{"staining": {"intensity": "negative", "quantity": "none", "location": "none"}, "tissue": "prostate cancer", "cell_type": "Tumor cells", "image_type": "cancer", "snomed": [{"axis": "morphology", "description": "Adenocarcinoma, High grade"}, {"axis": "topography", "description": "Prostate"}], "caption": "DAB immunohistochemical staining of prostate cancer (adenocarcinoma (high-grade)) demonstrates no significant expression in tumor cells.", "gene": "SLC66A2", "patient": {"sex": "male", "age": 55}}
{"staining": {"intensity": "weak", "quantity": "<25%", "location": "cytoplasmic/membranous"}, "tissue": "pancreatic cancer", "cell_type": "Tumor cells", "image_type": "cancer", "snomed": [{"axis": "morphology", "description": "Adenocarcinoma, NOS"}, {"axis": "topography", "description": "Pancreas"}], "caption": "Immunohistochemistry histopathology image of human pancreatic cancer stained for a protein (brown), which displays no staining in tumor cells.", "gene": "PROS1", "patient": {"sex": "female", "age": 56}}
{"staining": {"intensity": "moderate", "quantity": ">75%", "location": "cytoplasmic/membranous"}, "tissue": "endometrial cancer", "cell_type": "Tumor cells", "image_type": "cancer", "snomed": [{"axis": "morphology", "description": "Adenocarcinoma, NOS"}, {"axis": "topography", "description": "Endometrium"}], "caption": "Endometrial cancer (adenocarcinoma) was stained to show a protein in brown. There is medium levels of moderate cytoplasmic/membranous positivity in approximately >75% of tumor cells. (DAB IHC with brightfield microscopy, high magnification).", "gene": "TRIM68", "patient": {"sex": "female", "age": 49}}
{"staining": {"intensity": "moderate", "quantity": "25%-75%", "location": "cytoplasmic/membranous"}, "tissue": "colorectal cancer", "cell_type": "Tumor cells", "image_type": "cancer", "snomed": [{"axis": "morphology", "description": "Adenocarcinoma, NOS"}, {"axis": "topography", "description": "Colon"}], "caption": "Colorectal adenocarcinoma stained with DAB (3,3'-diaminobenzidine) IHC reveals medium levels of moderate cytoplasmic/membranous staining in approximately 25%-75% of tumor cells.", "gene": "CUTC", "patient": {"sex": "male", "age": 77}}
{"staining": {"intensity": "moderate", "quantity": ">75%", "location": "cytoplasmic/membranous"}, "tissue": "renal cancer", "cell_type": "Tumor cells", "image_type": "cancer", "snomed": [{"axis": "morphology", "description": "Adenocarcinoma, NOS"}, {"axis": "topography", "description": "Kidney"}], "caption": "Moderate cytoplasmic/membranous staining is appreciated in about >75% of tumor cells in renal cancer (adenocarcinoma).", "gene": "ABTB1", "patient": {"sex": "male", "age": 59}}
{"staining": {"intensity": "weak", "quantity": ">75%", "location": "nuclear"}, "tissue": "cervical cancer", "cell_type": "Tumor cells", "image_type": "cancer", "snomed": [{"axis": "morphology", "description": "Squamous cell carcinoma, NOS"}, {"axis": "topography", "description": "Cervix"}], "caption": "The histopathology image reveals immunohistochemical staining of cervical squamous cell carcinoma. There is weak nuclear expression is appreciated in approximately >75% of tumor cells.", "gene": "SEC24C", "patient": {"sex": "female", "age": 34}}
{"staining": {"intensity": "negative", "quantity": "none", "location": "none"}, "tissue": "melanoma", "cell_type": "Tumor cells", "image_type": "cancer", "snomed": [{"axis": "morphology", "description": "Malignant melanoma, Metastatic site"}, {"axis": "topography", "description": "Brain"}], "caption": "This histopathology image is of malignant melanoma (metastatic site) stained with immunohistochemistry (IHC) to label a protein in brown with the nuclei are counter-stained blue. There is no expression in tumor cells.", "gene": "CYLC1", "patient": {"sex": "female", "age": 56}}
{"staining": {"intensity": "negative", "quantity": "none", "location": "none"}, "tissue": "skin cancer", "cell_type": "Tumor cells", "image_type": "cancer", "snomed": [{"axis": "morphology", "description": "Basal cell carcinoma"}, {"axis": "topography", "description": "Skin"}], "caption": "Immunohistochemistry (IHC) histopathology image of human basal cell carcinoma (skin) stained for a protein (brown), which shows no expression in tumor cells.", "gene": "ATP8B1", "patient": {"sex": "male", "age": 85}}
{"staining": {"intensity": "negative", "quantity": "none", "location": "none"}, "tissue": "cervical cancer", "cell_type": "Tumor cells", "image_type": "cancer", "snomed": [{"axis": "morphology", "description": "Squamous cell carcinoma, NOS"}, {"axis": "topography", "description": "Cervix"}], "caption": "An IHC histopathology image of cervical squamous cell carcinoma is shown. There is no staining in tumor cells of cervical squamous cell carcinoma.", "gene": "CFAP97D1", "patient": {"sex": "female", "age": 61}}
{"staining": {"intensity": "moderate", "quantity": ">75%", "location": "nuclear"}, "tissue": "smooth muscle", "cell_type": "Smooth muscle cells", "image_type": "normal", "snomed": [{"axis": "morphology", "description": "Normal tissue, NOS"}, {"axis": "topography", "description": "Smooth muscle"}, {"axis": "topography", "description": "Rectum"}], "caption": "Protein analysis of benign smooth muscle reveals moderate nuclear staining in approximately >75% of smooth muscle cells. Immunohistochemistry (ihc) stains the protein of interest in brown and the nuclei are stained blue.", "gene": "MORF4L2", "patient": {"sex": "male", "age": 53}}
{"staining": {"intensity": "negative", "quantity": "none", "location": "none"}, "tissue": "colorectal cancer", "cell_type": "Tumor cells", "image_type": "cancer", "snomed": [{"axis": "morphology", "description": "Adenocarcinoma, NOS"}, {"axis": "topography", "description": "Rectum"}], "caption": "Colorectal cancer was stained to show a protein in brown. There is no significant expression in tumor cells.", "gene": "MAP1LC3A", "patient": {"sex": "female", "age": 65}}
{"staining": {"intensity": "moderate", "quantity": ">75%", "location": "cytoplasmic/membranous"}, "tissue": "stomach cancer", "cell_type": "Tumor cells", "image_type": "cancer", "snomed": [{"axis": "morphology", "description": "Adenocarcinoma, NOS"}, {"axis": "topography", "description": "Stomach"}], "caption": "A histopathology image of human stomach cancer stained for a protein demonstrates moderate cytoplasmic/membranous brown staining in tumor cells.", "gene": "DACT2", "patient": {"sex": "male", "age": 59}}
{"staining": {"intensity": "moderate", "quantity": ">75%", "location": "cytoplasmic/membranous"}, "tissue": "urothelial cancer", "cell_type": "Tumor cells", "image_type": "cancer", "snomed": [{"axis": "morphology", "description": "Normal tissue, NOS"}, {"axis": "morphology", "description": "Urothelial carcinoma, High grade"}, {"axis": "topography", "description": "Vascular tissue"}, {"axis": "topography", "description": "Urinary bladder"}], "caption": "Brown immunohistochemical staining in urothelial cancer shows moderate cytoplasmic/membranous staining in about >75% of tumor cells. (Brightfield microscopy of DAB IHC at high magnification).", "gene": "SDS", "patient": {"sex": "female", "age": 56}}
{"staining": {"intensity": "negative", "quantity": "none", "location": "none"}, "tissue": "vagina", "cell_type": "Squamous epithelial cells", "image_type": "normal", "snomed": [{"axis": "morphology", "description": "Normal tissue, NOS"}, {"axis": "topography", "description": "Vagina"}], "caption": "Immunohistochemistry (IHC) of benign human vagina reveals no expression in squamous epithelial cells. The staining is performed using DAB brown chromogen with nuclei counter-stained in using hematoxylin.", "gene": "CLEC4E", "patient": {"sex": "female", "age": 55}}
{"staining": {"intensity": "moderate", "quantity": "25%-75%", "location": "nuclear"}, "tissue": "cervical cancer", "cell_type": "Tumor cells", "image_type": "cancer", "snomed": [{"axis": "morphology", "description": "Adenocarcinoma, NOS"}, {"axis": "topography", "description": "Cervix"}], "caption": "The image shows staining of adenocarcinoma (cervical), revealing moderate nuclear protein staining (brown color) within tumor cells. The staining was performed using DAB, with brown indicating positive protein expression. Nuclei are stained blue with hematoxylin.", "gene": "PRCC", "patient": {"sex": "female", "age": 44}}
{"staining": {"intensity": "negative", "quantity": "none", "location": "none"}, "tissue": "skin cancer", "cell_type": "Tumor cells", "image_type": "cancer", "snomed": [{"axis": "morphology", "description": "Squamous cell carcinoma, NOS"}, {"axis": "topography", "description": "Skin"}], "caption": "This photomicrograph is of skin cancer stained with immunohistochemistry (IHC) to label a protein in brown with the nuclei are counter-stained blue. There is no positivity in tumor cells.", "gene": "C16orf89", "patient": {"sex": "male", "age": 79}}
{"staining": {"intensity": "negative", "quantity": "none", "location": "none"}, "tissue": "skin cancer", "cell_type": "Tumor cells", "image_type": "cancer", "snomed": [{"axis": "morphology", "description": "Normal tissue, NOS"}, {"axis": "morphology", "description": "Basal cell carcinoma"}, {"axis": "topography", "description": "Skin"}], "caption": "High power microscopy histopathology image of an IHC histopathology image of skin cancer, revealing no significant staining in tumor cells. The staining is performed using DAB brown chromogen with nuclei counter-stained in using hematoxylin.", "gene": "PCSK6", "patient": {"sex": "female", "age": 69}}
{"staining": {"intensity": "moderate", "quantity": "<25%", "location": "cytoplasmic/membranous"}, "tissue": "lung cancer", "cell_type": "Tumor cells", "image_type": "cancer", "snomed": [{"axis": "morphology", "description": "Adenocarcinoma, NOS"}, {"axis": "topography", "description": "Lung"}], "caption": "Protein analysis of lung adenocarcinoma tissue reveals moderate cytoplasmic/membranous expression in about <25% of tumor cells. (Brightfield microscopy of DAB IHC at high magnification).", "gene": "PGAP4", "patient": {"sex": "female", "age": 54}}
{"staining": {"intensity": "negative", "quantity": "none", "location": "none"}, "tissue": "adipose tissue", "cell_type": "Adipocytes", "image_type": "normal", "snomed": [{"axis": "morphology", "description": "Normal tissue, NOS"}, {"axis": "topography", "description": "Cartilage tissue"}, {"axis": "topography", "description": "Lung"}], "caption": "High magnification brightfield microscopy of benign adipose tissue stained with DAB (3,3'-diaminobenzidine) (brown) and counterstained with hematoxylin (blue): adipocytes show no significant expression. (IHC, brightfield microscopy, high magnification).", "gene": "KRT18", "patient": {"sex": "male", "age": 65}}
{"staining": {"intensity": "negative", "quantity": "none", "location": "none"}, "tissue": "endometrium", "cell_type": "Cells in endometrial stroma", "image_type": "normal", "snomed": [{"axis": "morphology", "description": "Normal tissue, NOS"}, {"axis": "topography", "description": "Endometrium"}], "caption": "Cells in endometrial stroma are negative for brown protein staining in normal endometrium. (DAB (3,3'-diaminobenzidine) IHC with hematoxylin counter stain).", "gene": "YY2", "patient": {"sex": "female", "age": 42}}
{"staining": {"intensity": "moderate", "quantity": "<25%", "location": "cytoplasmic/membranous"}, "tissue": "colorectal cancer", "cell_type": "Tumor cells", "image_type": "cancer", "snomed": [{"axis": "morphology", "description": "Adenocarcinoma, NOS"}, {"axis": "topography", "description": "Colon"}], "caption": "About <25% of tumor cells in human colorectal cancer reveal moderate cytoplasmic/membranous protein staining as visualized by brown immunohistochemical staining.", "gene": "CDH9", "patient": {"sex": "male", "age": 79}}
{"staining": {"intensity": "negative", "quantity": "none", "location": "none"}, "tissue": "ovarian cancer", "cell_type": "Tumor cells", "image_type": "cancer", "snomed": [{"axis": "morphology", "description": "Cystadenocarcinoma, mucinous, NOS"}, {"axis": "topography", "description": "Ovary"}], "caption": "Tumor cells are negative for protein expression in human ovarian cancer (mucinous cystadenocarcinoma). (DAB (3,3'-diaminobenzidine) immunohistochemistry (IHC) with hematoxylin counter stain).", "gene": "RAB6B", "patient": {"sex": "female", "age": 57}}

**Problem to work on**
Copy the stretch of the records above that runs from the line with "cancer was stained" through the line with "immunohistochemical staining in". Both end lines belong in the copy, and nothing else does.

**The answer**
{"staining": {"intensity": "negative", "quantity": "none", "location": "none"}, "tissue": "colorectal cancer", "cell_type": "Tumor cells", "image_type": "cancer", "snomed": [{"axis": "morphology", "description": "Adenocarcinoma, NOS"}, {"axis": "topography", "description": "Rectum"}], "caption": "Colorectal cancer was stained to show a protein in brown. There is no significant expression in tumor cells.", "gene": "MAP1LC3A", "patient": {"sex": "female", "age": 65}}
{"staining": {"intensity": "moderate", "quantity": ">75%", "location": "cytoplasmic/membranous"}, "tissue": "stomach cancer", "cell_type": "Tumor cells", "image_type": "cancer", "snomed": [{"axis": "morphology", "description": "Adenocarcinoma, NOS"}, {"axis": "topography", "description": "Stomach"}], "caption": "A histopathology image of human stomach cancer stained for a protein demonstrates moderate cytoplasmic/membranous brown staining in tumor cells.", "gene": "DACT2", "patient": {"sex": "male", "age": 59}}
{"staining": {"intensity": "moderate", "quantity": ">75%", "location": "cytoplasmic/membranous"}, "tissue": "urothelial cancer", "cell_type": "Tumor cells", "image_type": "cancer", "snomed": [{"axis": "morphology", "description": "Normal tissue, NOS"}, {"axis": "morphology", "description": "Urothelial carcinoma, High grade"}, {"axis": "topography", "description": "Vascular tissue"}, {"axis": "topography", "description": "Urinary bladder"}], "caption": "Brown immunohistochemical staining in urothelial cancer shows moderate cytoplasmic/membranous staining in about >75% of tumor cells. (Brightfield microscopy of DAB IHC at high magnification).", "gene": "SDS", "patient": {"sex": "female", "age": 56}}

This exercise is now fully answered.